┌─ PROVIDED DATA
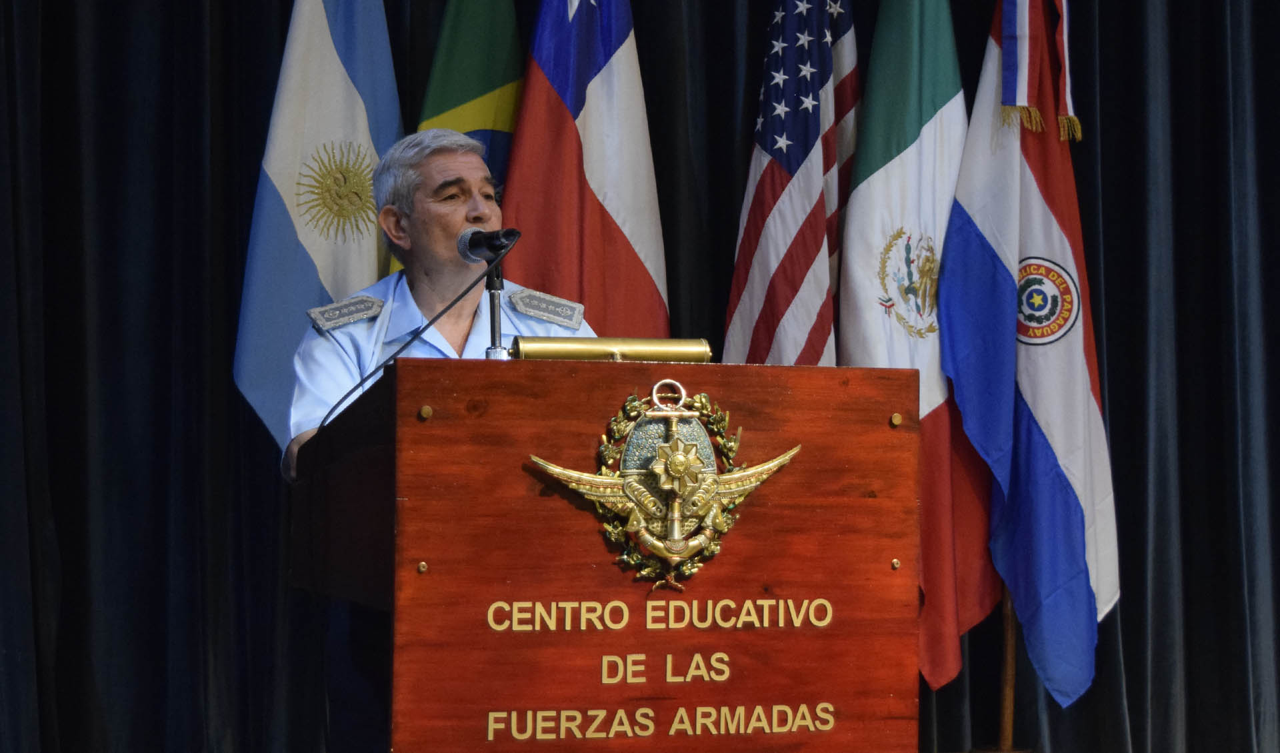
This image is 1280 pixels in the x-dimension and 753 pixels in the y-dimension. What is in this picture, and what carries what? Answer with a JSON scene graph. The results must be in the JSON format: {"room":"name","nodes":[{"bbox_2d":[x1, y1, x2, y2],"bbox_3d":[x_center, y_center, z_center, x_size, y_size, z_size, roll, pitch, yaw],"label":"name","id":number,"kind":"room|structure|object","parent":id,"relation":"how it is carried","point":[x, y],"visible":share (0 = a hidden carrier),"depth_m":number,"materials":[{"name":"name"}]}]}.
{"room":"event hall","nodes":[
{"label":"event hall","id":0,"kind":"room"},
{"bbox_2d":[0,2,1279,752],"bbox_3d":[0.143,-0.434,5.980,4.066,3.284,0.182,1,-2,-18],"label":"black curtain","id":1,"kind":"object","parent":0,"point":[1103,101],"visible":0.76,"depth_m":5.78,"materials":[{"name":"black fabric"}]},
{"label":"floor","id":2,"kind":"structure","parent":0,"visible":0},
{"bbox_2d":[232,0,403,449],"bbox_3d":[-0.687,-0.235,5.530,0.230,2.237,0.472,0,-2,6],"label":"flag","id":3,"kind":"object","parent":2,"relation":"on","point":[357,106],"visible":0.68,"depth_m":5.51,"materials":[{"name":"blue fabric"}]},
{"bbox_2d":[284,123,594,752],"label":"man","id":4,"kind":"object","parent":2,"relation":"on","point":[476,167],"visible":0.43,"depth_m":4.70},
{"bbox_2d":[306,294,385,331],"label":"shoulder board","id":5,"kind":"object","parent":4,"relation":"attached to","point":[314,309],"visible":0.94,"depth_m":4.85,"materials":[{"name":"fabric"}]},
{"bbox_2d":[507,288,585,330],"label":"shoulder board","id":6,"kind":"object","parent":4,"relation":"attached to","point":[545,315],"visible":0.93,"depth_m":4.90,"materials":[{"name":"fabric"}]},
{"bbox_2d":[406,0,524,272],"bbox_3d":[-0.385,-0.062,5.723,0.222,2.508,0.475,0,-2,-2],"label":"green flag","id":7,"kind":"object","parent":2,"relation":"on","point":[502,127],"visible":0.33,"depth_m":5.74,"materials":[{"name":"green fabric"}]},
{"bbox_2d":[503,0,670,334],"bbox_3d":[-0.121,-0.160,5.748,0.288,2.443,0.571,1,-2,-18],"label":"flag","id":8,"kind":"object","parent":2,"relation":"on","point":[585,118],"visible":0.68,"depth_m":5.73,"materials":[{"name":"fabric"}]},
{"bbox_2d":[291,359,918,752],"bbox_3d":[-0.135,0.554,4.431,0.865,1.099,1.149,1,-2,-18],"label":"podium","id":9,"kind":"object","parent":2,"relation":"on","point":[428,577],"visible":0.97,"depth_m":3.98,"materials":[{"name":"brown wood"}]},
{"bbox_2d":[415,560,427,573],"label":"screw","id":10,"kind":"object","parent":9,"relation":"attached to","point":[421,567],"visible":0.95,"depth_m":3.73,"materials":[{"name":"gold metal"}]},
{"bbox_2d":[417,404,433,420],"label":"screw","id":11,"kind":"object","parent":9,"relation":"attached to","point":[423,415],"visible":0.94,"depth_m":3.82,"materials":[{"name":"gold metal"}]},
{"bbox_2d":[481,254,506,359],"bbox_3d":[-0.262,-0.065,4.543,0.144,0.304,0.170,1,-2,-18],"label":"microphone stand","id":12,"kind":"object","parent":9,"relation":"on","point":[493,300],"visible":0.54,"depth_m":4.54,"materials":[{"name":"black metal"}]},
{"bbox_2d":[457,227,521,262],"bbox_3d":[-0.271,-0.233,4.554,0.096,0.082,0.146,1,-2,-18],"label":"microphone","id":13,"kind":"object","parent":12,"relation":"attached to","point":[493,247],"visible":0.97,"depth_m":4.53,"materials":[{"name":"black metal"}]},
{"bbox_2d":[318,237,518,430],"bbox_3d":[-0.447,0.055,4.571,0.437,0.624,0.300,1,-2,-18],"label":"microphone cable","id":14,"kind":"object","parent":13,"relation":"attached to","point":[409,343],"visible":0.77,"depth_m":4.58,"materials":[{"name":"black plastic"}]},
{"bbox_2d":[510,336,712,362],"bbox_3d":[-0.047,-0.041,4.258,0.370,0.055,0.083,1,-2,-18],"label":"brass lamp","id":15,"kind":"object","parent":9,"relation":"on","point":[559,354],"visible":0.82,"depth_m":4.23,"materials":[{"name":"gold metal"}]},
{"bbox_2d":[530,381,800,581],"bbox_3d":[0.052,0.177,4.098,0.470,0.327,0.068,1,-2,-18],"label":"emblem","id":16,"kind":"object","parent":9,"relation":"attached to","point":[630,492],"visible":0.95,"depth_m":4.09,"materials":[{"name":"gold metal"}]},
{"bbox_2d":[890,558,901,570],"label":"screw","id":17,"kind":"object","parent":9,"relation":"in","point":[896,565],"visible":0.95,"depth_m":4.03,"materials":[{"name":"gold metal"}]},
{"bbox_2d":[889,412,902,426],"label":"screw","id":18,"kind":"object","parent":9,"relation":"attached to","point":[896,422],"visible":0.94,"depth_m":4.13,"materials":[{"name":"gold metal"}]},
{"bbox_2d":[724,0,855,364],"bbox_3d":[0.370,-0.183,5.914,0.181,2.060,0.688,1,-2,-18],"label":"american flag","id":19,"kind":"object","parent":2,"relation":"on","point":[794,167],"visible":0.71,"depth_m":5.89,"materials":[{"name":"fabric"}]},
{"bbox_2d":[836,0,1004,691],"bbox_3d":[0.654,-0.233,5.881,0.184,1.917,0.622,1,-2,-18],"label":"flag","id":20,"kind":"object","parent":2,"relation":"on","point":[937,401],"visible":0.8,"depth_m":5.85,"materials":[{"name":"fabric"}]},
{"bbox_2d":[996,587,1017,752],"bbox_3d":[0.870,0.114,6.024,0.197,1.948,0.183,1,-2,-18],"label":"flagpole","id":21,"kind":"object","parent":2,"relation":"on","point":[1008,731],"visible":0.38,"depth_m":5.98,"materials":[{"name":"brown wood"}]},
{"bbox_2d":[942,0,1119,710],"bbox_3d":[0.913,-0.242,5.904,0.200,2.016,0.631,1,-2,-18],"label":"flag","id":22,"kind":"object","parent":21,"relation":"hanging from","point":[1001,324],"visible":0.93,"depth_m":5.87,"materials":[{"name":"blue fabric"}]},
{"bbox_2d":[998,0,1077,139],"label":"ribbon","id":23,"kind":"object","parent":22,"relation":"hanging from","point":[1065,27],"visible":0.95,"depth_m":5.87,"materials":[{"name":"fabric"}]}
]}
└─
ASSIGNMENT: If a record above holds a picture, leave the picture out and write out everything else exactly.

SOLUTION FOR THIS PROBLEM:
This image is 1280 pixels in the x-dimension and 753 pixels in the y-dimension. What is in this picture, and what carries what? Answer with a JSON scene graph. The results must be in the JSON format: {"room":"name","nodes":[{"bbox_2d":[x1, y1, x2, y2],"bbox_3d":[x_center, y_center, z_center, x_size, y_size, z_size, roll, pitch, yaw],"label":"name","id":number,"kind":"room|structure|object","parent":id,"relation":"how it is carried","point":[x, y],"visible":share (0 = a hidden carrier),"depth_m":number,"materials":[{"name":"name"}]}]}.
{"room":"event hall","nodes":[
{"label":"event hall","id":0,"kind":"room"},
{"bbox_2d":[0,2,1279,752],"bbox_3d":[0.143,-0.434,5.980,4.066,3.284,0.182,1,-2,-18],"label":"black curtain","id":1,"kind":"object","parent":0,"point":[1103,101],"visible":0.76,"depth_m":5.78,"materials":[{"name":"black fabric"}]},
{"label":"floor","id":2,"kind":"structure","parent":0,"visible":0},
{"bbox_2d":[232,0,403,449],"bbox_3d":[-0.687,-0.235,5.530,0.230,2.237,0.472,0,-2,6],"label":"flag","id":3,"kind":"object","parent":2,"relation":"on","point":[357,106],"visible":0.68,"depth_m":5.51,"materials":[{"name":"blue fabric"}]},
{"bbox_2d":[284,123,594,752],"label":"man","id":4,"kind":"object","parent":2,"relation":"on","point":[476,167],"visible":0.43,"depth_m":4.70},
{"bbox_2d":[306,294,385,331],"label":"shoulder board","id":5,"kind":"object","parent":4,"relation":"attached to","point":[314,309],"visible":0.94,"depth_m":4.85,"materials":[{"name":"fabric"}]},
{"bbox_2d":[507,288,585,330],"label":"shoulder board","id":6,"kind":"object","parent":4,"relation":"attached to","point":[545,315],"visible":0.93,"depth_m":4.90,"materials":[{"name":"fabric"}]},
{"bbox_2d":[406,0,524,272],"bbox_3d":[-0.385,-0.062,5.723,0.222,2.508,0.475,0,-2,-2],"label":"green flag","id":7,"kind":"object","parent":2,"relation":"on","point":[502,127],"visible":0.33,"depth_m":5.74,"materials":[{"name":"green fabric"}]},
{"bbox_2d":[503,0,670,334],"bbox_3d":[-0.121,-0.160,5.748,0.288,2.443,0.571,1,-2,-18],"label":"flag","id":8,"kind":"object","parent":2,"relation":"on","point":[585,118],"visible":0.68,"depth_m":5.73,"materials":[{"name":"fabric"}]},
{"bbox_2d":[291,359,918,752],"bbox_3d":[-0.135,0.554,4.431,0.865,1.099,1.149,1,-2,-18],"label":"podium","id":9,"kind":"object","parent":2,"relation":"on","point":[428,577],"visible":0.97,"depth_m":3.98,"materials":[{"name":"brown wood"}]},
{"bbox_2d":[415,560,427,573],"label":"screw","id":10,"kind":"object","parent":9,"relation":"attached to","point":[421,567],"visible":0.95,"depth_m":3.73,"materials":[{"name":"gold metal"}]},
{"bbox_2d":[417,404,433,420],"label":"screw","id":11,"kind":"object","parent":9,"relation":"attached to","point":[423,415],"visible":0.94,"depth_m":3.82,"materials":[{"name":"gold metal"}]},
{"bbox_2d":[481,254,506,359],"bbox_3d":[-0.262,-0.065,4.543,0.144,0.304,0.170,1,-2,-18],"label":"microphone stand","id":12,"kind":"object","parent":9,"relation":"on","point":[493,300],"visible":0.54,"depth_m":4.54,"materials":[{"name":"black metal"}]},
{"bbox_2d":[457,227,521,262],"bbox_3d":[-0.271,-0.233,4.554,0.096,0.082,0.146,1,-2,-18],"label":"microphone","id":13,"kind":"object","parent":12,"relation":"attached to","point":[493,247],"visible":0.97,"depth_m":4.53,"materials":[{"name":"black metal"}]},
{"bbox_2d":[318,237,518,430],"bbox_3d":[-0.447,0.055,4.571,0.437,0.624,0.300,1,-2,-18],"label":"microphone cable","id":14,"kind":"object","parent":13,"relation":"attached to","point":[409,343],"visible":0.77,"depth_m":4.58,"materials":[{"name":"black plastic"}]},
{"bbox_2d":[510,336,712,362],"bbox_3d":[-0.047,-0.041,4.258,0.370,0.055,0.083,1,-2,-18],"label":"brass lamp","id":15,"kind":"object","parent":9,"relation":"on","point":[559,354],"visible":0.82,"depth_m":4.23,"materials":[{"name":"gold metal"}]},
{"bbox_2d":[530,381,800,581],"bbox_3d":[0.052,0.177,4.098,0.470,0.327,0.068,1,-2,-18],"label":"emblem","id":16,"kind":"object","parent":9,"relation":"attached to","point":[630,492],"visible":0.95,"depth_m":4.09,"materials":[{"name":"gold metal"}]},
{"bbox_2d":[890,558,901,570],"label":"screw","id":17,"kind":"object","parent":9,"relation":"in","point":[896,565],"visible":0.95,"depth_m":4.03,"materials":[{"name":"gold metal"}]},
{"bbox_2d":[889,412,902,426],"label":"screw","id":18,"kind":"object","parent":9,"relation":"attached to","point":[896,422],"visible":0.94,"depth_m":4.13,"materials":[{"name":"gold metal"}]},
{"bbox_2d":[724,0,855,364],"bbox_3d":[0.370,-0.183,5.914,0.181,2.060,0.688,1,-2,-18],"label":"american flag","id":19,"kind":"object","parent":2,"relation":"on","point":[794,167],"visible":0.71,"depth_m":5.89,"materials":[{"name":"fabric"}]},
{"bbox_2d":[836,0,1004,691],"bbox_3d":[0.654,-0.233,5.881,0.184,1.917,0.622,1,-2,-18],"label":"flag","id":20,"kind":"object","parent":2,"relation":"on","point":[937,401],"visible":0.8,"depth_m":5.85,"materials":[{"name":"fabric"}]},
{"bbox_2d":[996,587,1017,752],"bbox_3d":[0.870,0.114,6.024,0.197,1.948,0.183,1,-2,-18],"label":"flagpole","id":21,"kind":"object","parent":2,"relation":"on","point":[1008,731],"visible":0.38,"depth_m":5.98,"materials":[{"name":"brown wood"}]},
{"bbox_2d":[942,0,1119,710],"bbox_3d":[0.913,-0.242,5.904,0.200,2.016,0.631,1,-2,-18],"label":"flag","id":22,"kind":"object","parent":21,"relation":"hanging from","point":[1001,324],"visible":0.93,"depth_m":5.87,"materials":[{"name":"blue fabric"}]},
{"bbox_2d":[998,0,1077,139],"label":"ribbon","id":23,"kind":"object","parent":22,"relation":"hanging from","point":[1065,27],"visible":0.95,"depth_m":5.87,"materials":[{"name":"fabric"}]}
]}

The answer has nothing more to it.